Si vous ne voulez pas de migrants, la priorité des priorités doit être d'arrêter le réchauffement climatique.
Les priorités
L'analyse précédente permet de dégager trois priorités évidentes pour les années à venir :
- Achever la décolonisation : à l'extérieur, la France devrait reconnaître les droits des peuples de ses dernières colonies. À l'intérieur, elle devrait mettre le paquet sur l'intégration des français issus de la colonisation et défaire les ghettos urbains.
- Instaurer l'égalité homme-femme. Les salaires devraient être égaux. La maternité ne devrait pas entraver les carrières. Il faudrait totalement partager les tâches. La contraception et l'IVG devraient être gratuites et facilement accessibles.
- Climat et environnement. Pour assurer notre survie, nous devons réduire rapidement et fortement nos émissions de carbone. Nous devons mettre fin à l'écocide en pratiquant une nouvelle agriculture
En bonne logique, les français se préparent donc à mettre au pouvoir une formation politique qui fera... tout le contraire.
Vers la dislocation
Avec l'extrême droite au pouvoir, la décarbonation subira un coup d'arrêt. Il est même probable que les émissions augmenteront et que la France deviendra dépendante des pétromonarchies islamiques et de la dictature russe. Le réchauffement climatique accélérera, et les migrants climatiques afflueront, surtout si le sinistre Trump revient.
Les conceptions rétrogrades de l'extrême droite concernant les femmes aggraveront l'inégalité des sexes. En conséquence, la fécondité tombera en panne. La France rejoindra ainsi l'Italie, où Mme Méloni doit faire venir 452_000 travailleurs étrangers pour pallier le manque de main d'œuvre (
source).
La répression coloniale s'intensifiera au nom du “maintien de l'ordre”. Que cache l'annonce d'une “présomption de légitime défense” pour les policiers ? S'agit-il d'un permis de tuer ? Sinon, qu'est-ce donc ? Que dire du projet d'interdit professionnel pour les binationaux ? Que cela va faciliter l'intégration ?

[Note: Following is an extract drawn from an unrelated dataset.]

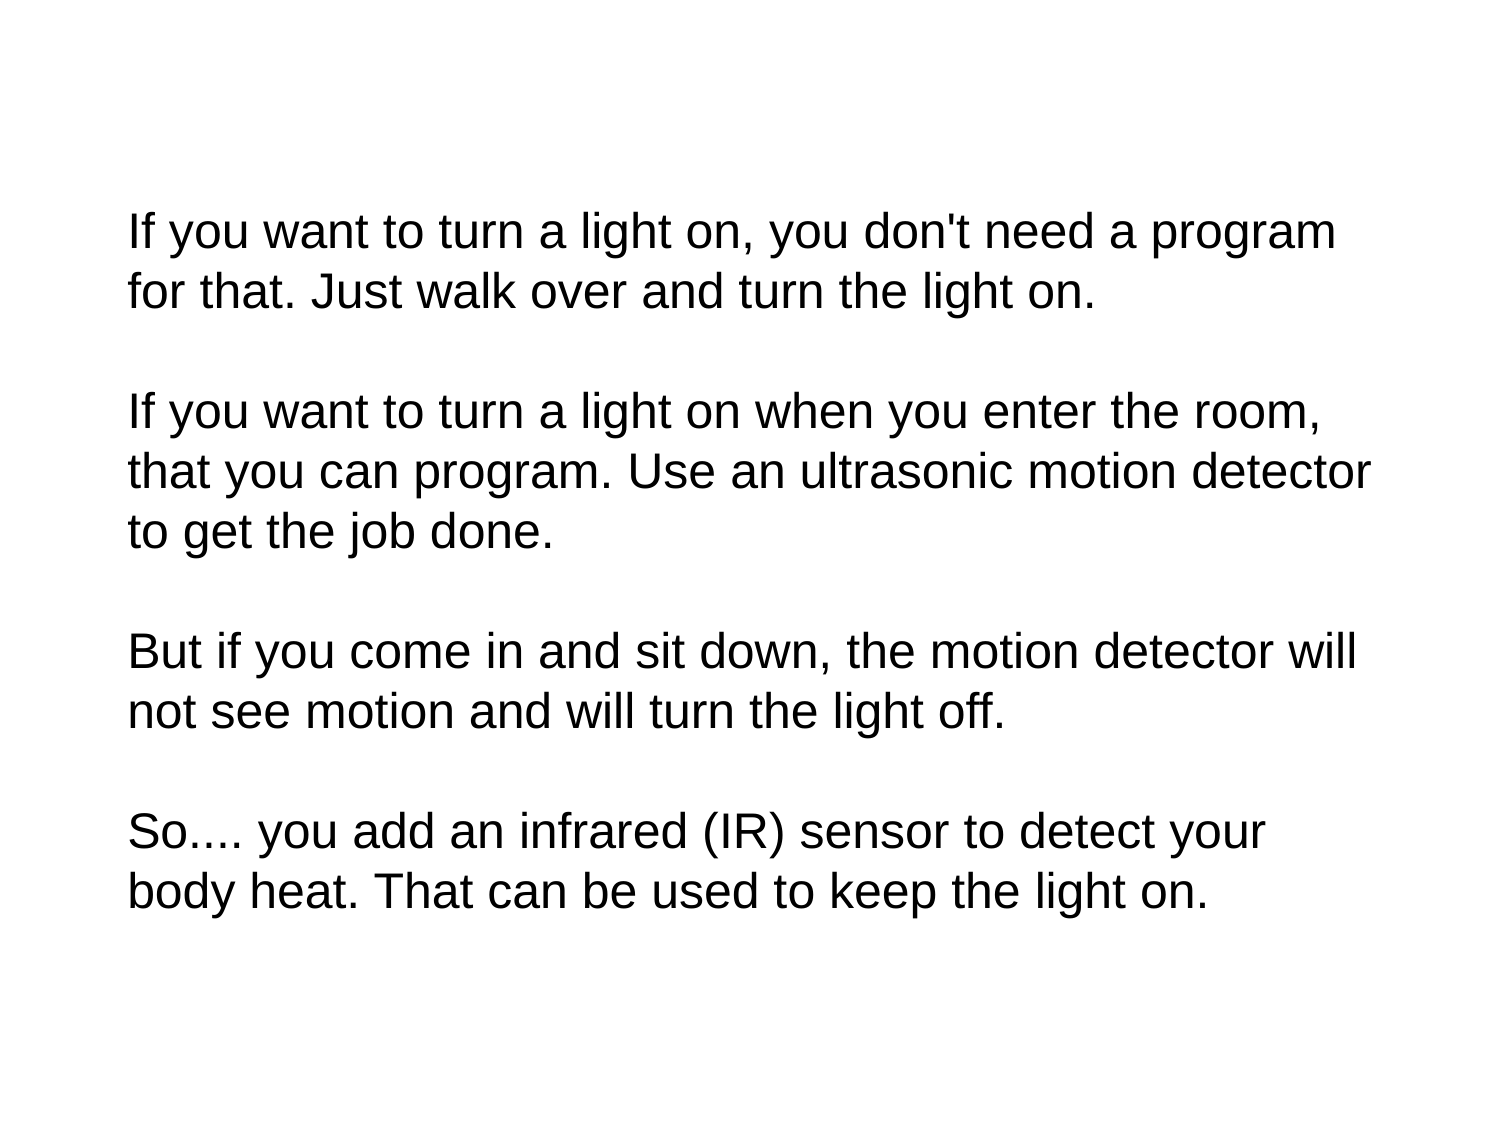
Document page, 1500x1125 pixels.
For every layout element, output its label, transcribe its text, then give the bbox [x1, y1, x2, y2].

text_box If you want to turn a light on, you don't need a program for that. Just walk over and turn the light on. If you want to turn a light on when you enter the room, that you can program. Use an ultrasonic motion detector to get the job done. But if you come in and sit down, the motion detector will not see motion and will turn the light off. So.... you add an infrared (IR) sensor to detect your body heat. That can be used to keep the light on. [112, 191, 1400, 927]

Avec une telle politique, le risque d'embrasement des banlieues est réel. Mais cela n'a pas d'importance, il suffit d'envoyer la police mater les révoltes, n'est-ce pas ?
Réfléchissons un peu. Que se passera-t-il si les banlieue et l'outre-mer se soulèvent en même temps ? Les policiers ne pourront pas être partout à la fois...
Les territoires d'outre mer seront les premiers à partir. La nouvelle-calédonie deviendra Kanaky, les Comores récupéreront Mayotte, la Polynésie française se prononcera en un seul mot et je ne suis pas sûr que les Antilles aient longtemps envie de rester françaises. Des dizaines de milliers de nouveaux pieds-noirs rentreront en catastrophe, aggravant d'un coup la crise du logement.
La Corse prendra aussi son indépendance ; pourquoi voudriez-vous qu'ils restent dans une telle galère ?
Peu importe, me direz-vous, la vraie France demeurera pleine et entière. Est-ce si sûr ?
Pour comprendre la suite, il convient de revenir sur les ressorts du vote d'extrême-droite. Chauffés par les médiardaires, ses électeurs croient que leurs difficultés proviennent des plus pauvres. Arrêtons toute forme de solidarité, réprimons la “racaille”, repoussons les migrants à la mer, et tout ira mieux. Le pauvre est un profiteur. Le pauvre est assimilé au migrant.
Pourquoi s'arrêter en si bon chemin ? N'avez-vous pas remarqué que certaines régions de France sont plus riches que les autres ? Celles-ci n'auraient-elles pas intérêt à larguer le reste de la France ? Par exemple, on pourrait imaginer un nouveau pays, très prospère, qui suivrait le cours de la Seine. De même, la région Rhône-Alpes pourrait se détacher pour devenir une deuxième Suisse. Et la Bretagne, promise à devenir un îlot de fraîcheur dans une France surchauffée, n'aurait-elle pas intérêt à larguer les amarres ?
Au début du vingtième siècle, l'Autriche-Hongrie était un des plus grands pays d'Europe, que certains de ses habitants devaient croire éternel. Aujourd'hui, ce pays a disparu. Certains morceaux s'en sont bien tirés, d'autres non. Tel est le sort qui attend la France d'extrême-droite.